Detect a change in the current arm, using the two-sided CUSUM algorithm [Page, 1954].

  • For each data k, compute:
\[\begin{split}s_k^- &= (y_k - \hat{u}_0 - \varepsilon) 1(k > M),\\ s_k^+ &= (\hat{u}_0 - y_k - \varepsilon) 1(k > M),\\ g_k^+ &= \max(0, g_{k-1}^+ + s_k^+),\\ g_k^- &= \max(0, g_{k-1}^- + s_k^-).\end{split}\]
  • The change is detected if \(\max(g_k^+, g_k^-) > h\), where threshold_h is the threshold of the test,
  • And \(\hat{u}_0 = \frac{1}{M} \sum_{k=1}^{M} y_k\) is the mean of the first M samples, where M is M the min number of observation between change points.
__module__ = 'Policies.CUSUM_UCB'
class Policies.CUSUM_UCB.PHT_IndexPolicy(nbArms, horizon=None, max_nb_random_events=None, lmbda=1, min_number_of_observation_between_change_point=100, full_restart_when_refresh=False, per_arm_restart=True, use_localization=True, *args, **kwargs)[source]

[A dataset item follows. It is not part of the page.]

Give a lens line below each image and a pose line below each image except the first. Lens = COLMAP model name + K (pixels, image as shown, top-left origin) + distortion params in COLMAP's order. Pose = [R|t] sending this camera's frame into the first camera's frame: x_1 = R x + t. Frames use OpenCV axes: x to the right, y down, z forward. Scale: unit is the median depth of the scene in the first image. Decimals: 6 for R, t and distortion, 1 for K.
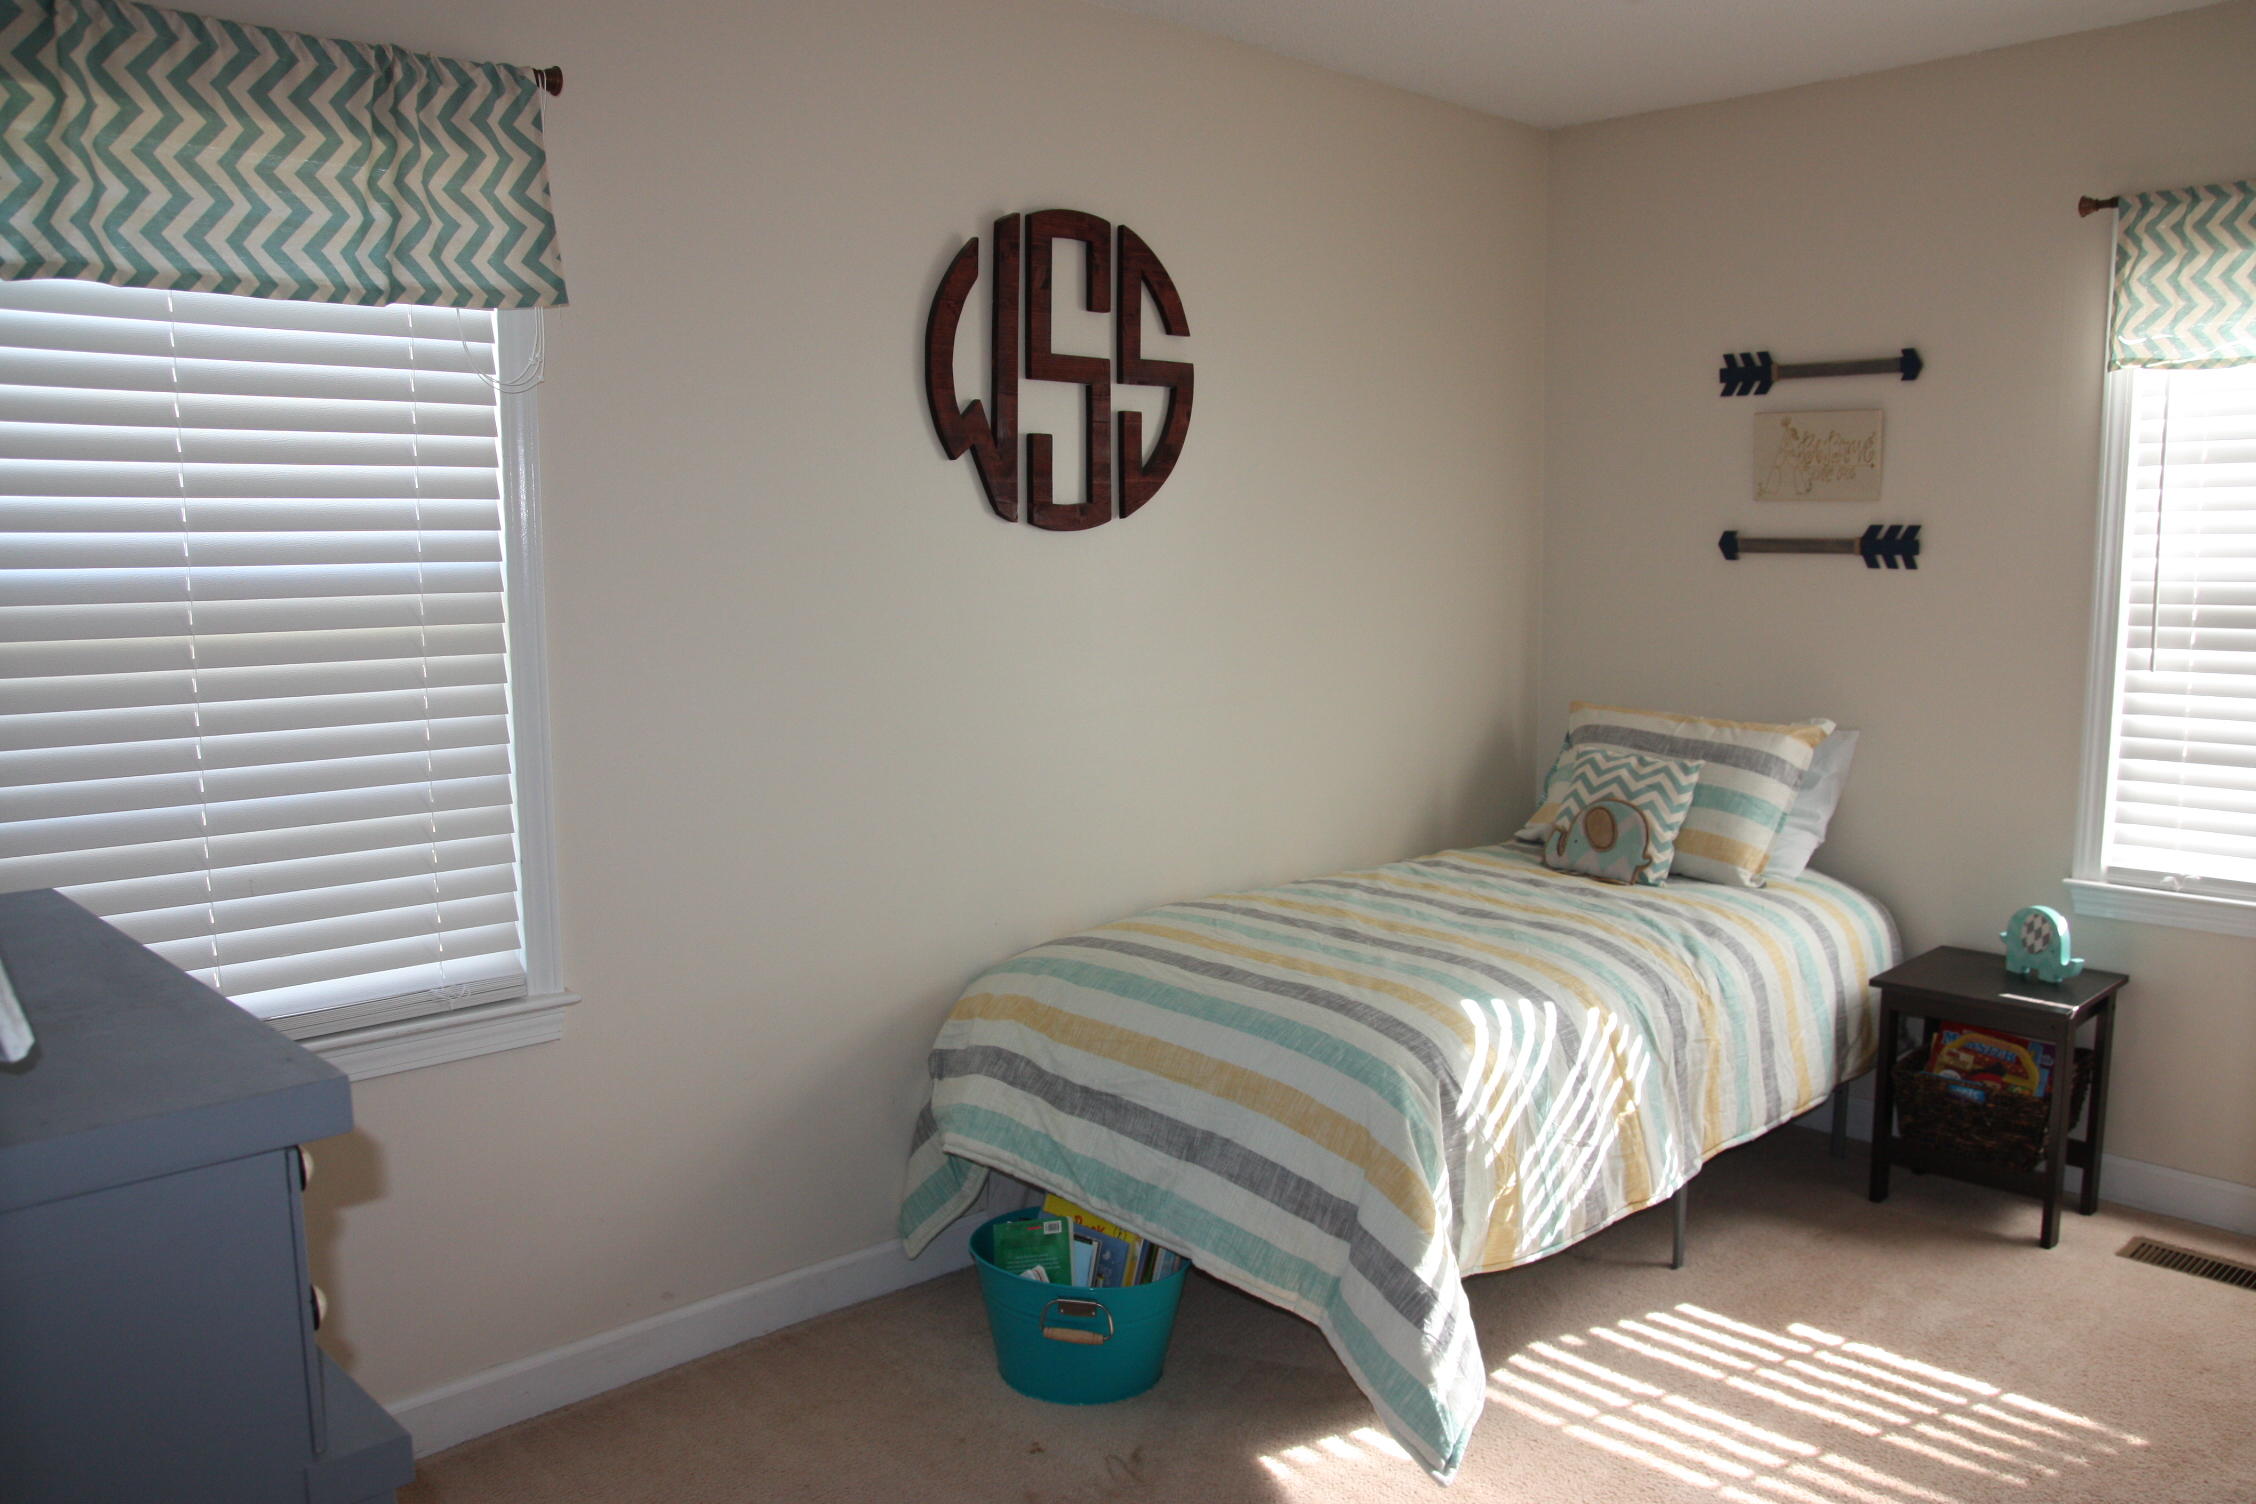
lens RADIAL K [[1772.9, 0, 1137.3], [0, 1772.9, 760.3], [0, 0, 1]] dist [-0.129292, 0.088612]
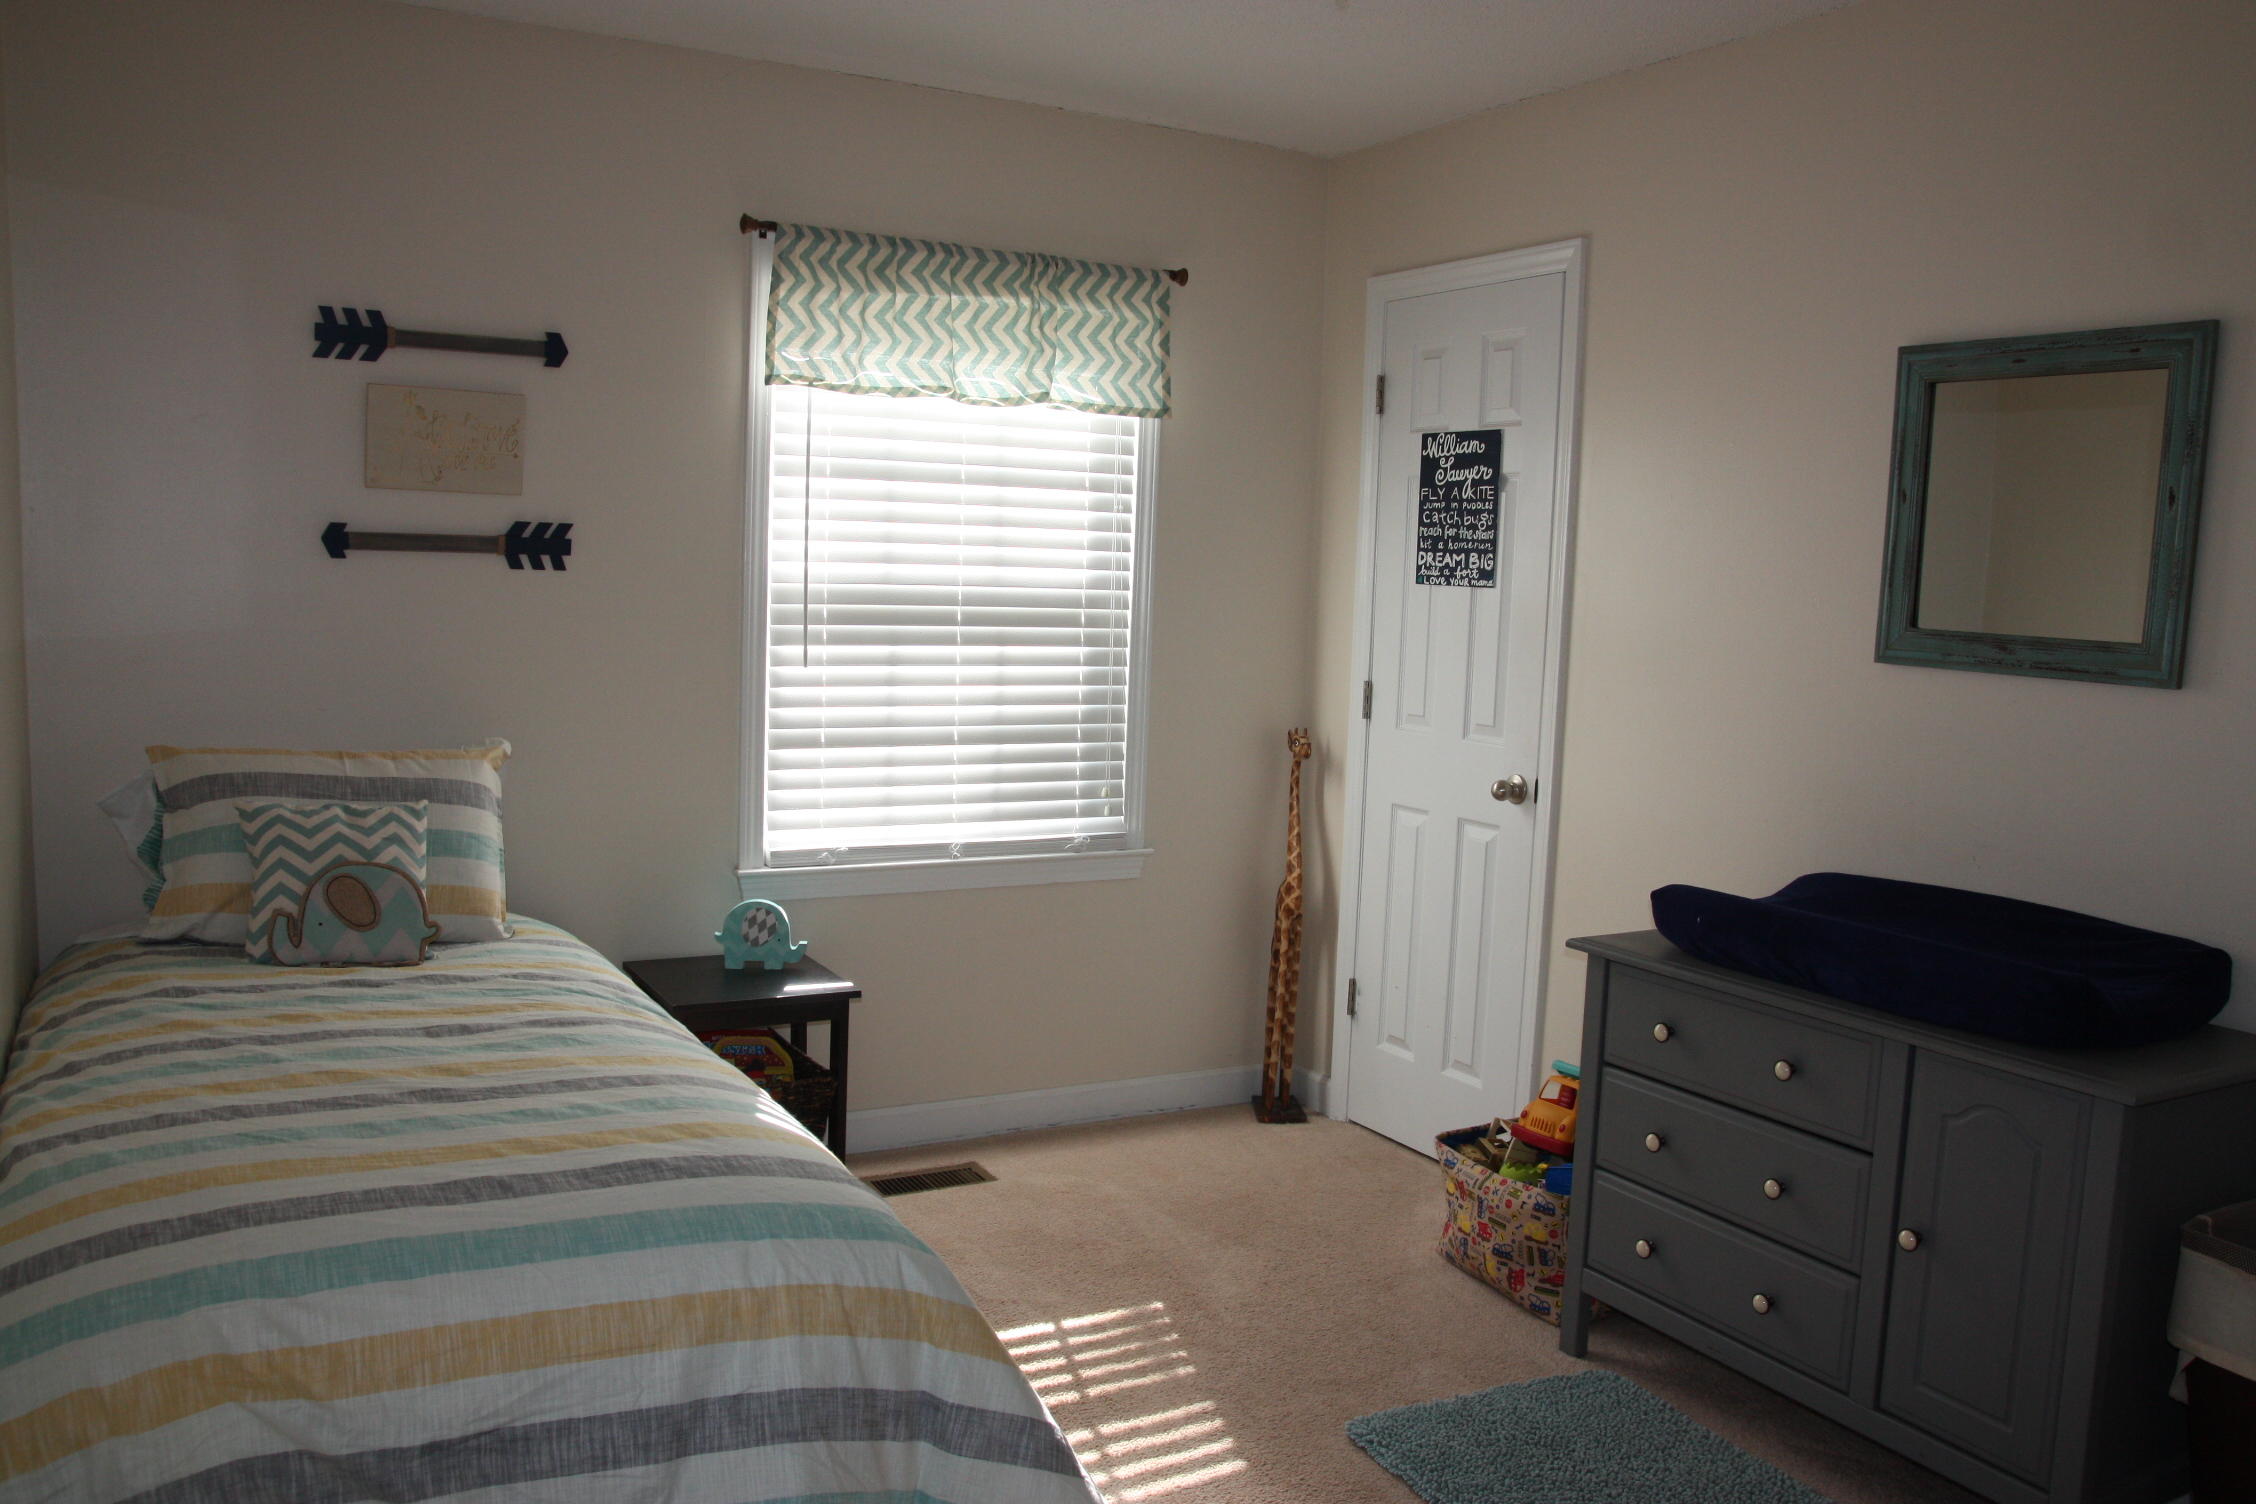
lens RADIAL K [[1772.9, 0, 1132.5], [0, 1772.9, 750.1], [0, 0, 1]] dist [-0.129292, 0.088612]
pose [[0.232261, -0.085614, 0.968878, -0.434500], [0.086037, 0.994022, 0.067211, -0.055097], [-0.968841, 0.067749, 0.238238, 0.524314]]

Bases: Policies.CUSUM_UCB.CUSUM_IndexPolicy

The PHT-UCB generic policy for non-stationary bandits, from [[“A Change-Detection based Framework for Piecewise-stationary Multi-Armed Bandit Problem”. F. Liu, J. Lee and N. Shroff. arXiv preprint arXiv:1711.03539, 2017]](https://arxiv.org/pdf/1711.03539).

__module__ = 'Policies.CUSUM_UCB'
__str__()[source]

-> str

detect_change(arm, verbose=False)[source]

Detect a change in the current arm, using the two-sided PHT algorithm [Hinkley, 1971].

  • For each data k, compute:
\[\begin{split}s_k^- &= y_k - \hat{y}_k - \varepsilon,\\ s_k^+ &= \hat{y}_k - y_k - \varepsilon,\\ g_k^+ &= \max(0, g_{k-1}^+ + s_k^+),\\ g_k^- &= \max(0, g_{k-1}^- + s_k^-).\end{split}\]
  • The change is detected if \(\max(g_k^+, g_k^-) > h\), where threshold_h is the threshold of the test,
  • And \(\hat{y}_k = \frac{1}{k} \sum_{s=1}^{k} y_s\) is the mean of the first k samples.